Türkiye’nin söz konusu 36 kriterden 10’unu "temel seviyede",13 kriteri “iyi seviyede”, 6 kriteri ise “ileri seviyede” karşıladığı belirtildi.
Kriterler içeriside Türkiye’nin en kapsamlı ilerlemeyi mali raporlama alanında kaydettiği belirtilirken, halen 5 alanda temel kriterlerin karşılanmadığı hatırlatıldı.
Türkiye’de önümüzdeki dönemde daha da ilerleme kaydedilmesi gereken alanların olduğu belirtilen raporda, “Mali istatistikler genel hükümeti kapsarken, Türkiye’nin kamuya ait 468 kamu şirketini konsolide etmiyor. Bu şirketleri giderleri GSYH’nın yaklaşık yüzde 12,6’sını oluşturuyor.” ifadesine yer verildi.
Raporda ayrıca bilanço tablolarının finansal ve finansal olmayan yükümlülükleri içerirken, hükümetin mal varlıklarının mevcuduna ise değerinden daha düşük şekilde yer verildiği belirtildi.
Raporda, “Türkiye son yıllarda ekonomik tahminlerinde iyimser bir temayüle sahip. Reel Gayri Safi Yurtiçi Hasıla büyümesi yüzde 1 daha fazla tahmin ediliyor.” ifadesine yer verildi.
Enflasyon tahminlerinde de daha düşük tahminlerde bulunulduğu belirtildi.

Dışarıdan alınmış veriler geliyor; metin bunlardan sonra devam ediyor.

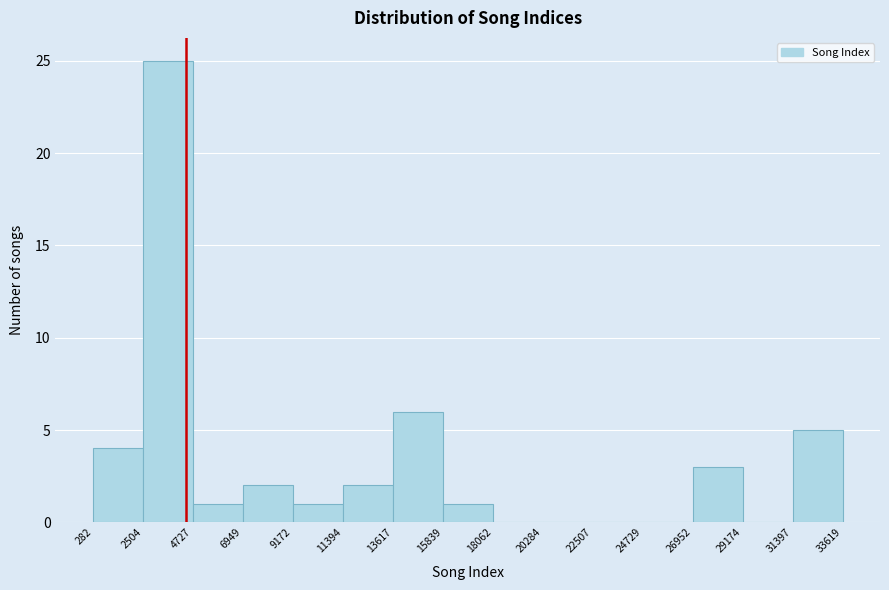

Reading left to right, transcribe this chart: for each bar, give the range it covers on the x-axis and its height. The values are not printed on the chart, so give them approximately, as read against the axis.

282 to 2504: 4
2504 to 4727: 25
4727 to 6949: 1
6949 to 9172: 2
9172 to 11394: 1
11394 to 13617: 2
13617 to 15839: 6
15839 to 18062: 1
18062 to 20284: 0
20284 to 22507: 0
22507 to 24729: 0
24729 to 26952: 0
26952 to 29174: 3
29174 to 31397: 0
31397 to 33619: 5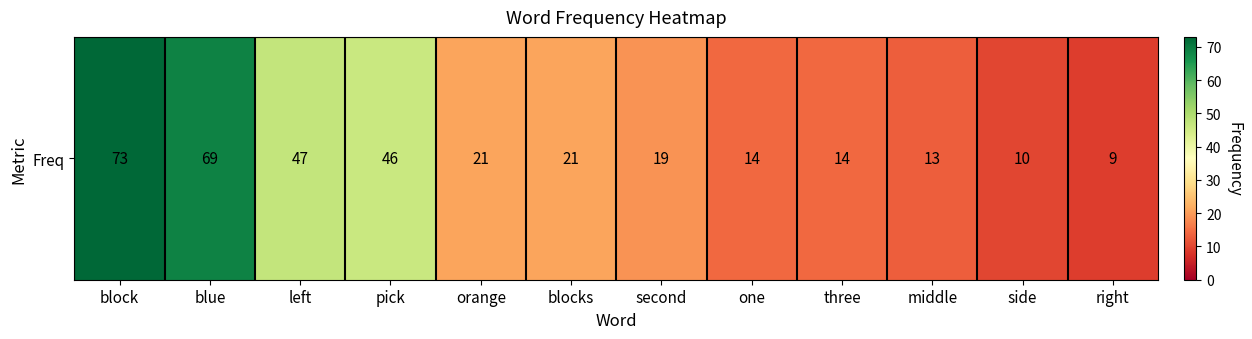

Which label corresponds to the smallest value in the chart?

right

Son 10 yılda performans bazlı bütçe sistemi konusunda gerçekleştirilen çalışmalara rağmen, bütçenin büyük oranda yönetimsel ve girdi bazlı olduğu, bunun da hükümetin politika önceliklerinin anlaşılmasını zorlaştırdığı kaydedildi.
Öte yandan hükümetin halihazırda alternatif makro mali senaryolara ilişkin hazırlık yaptığı, fakat bu çalışmaların yayımlanmadığı öne sürüldü.
Rapordun tavsiye bölümünde ise Türkiye’nin kamu şirketlerini de dahil ederek şirketlerin mali raporlama kapsamı genişletmesi gerektiği belirtildi.
Raporda ayrıca kamunun mal varlığının ise gerçek değerlerini yansıtacak şekilde bilanço tablolarının da kapsamının genişletilmesi gerektiği vurgulandı.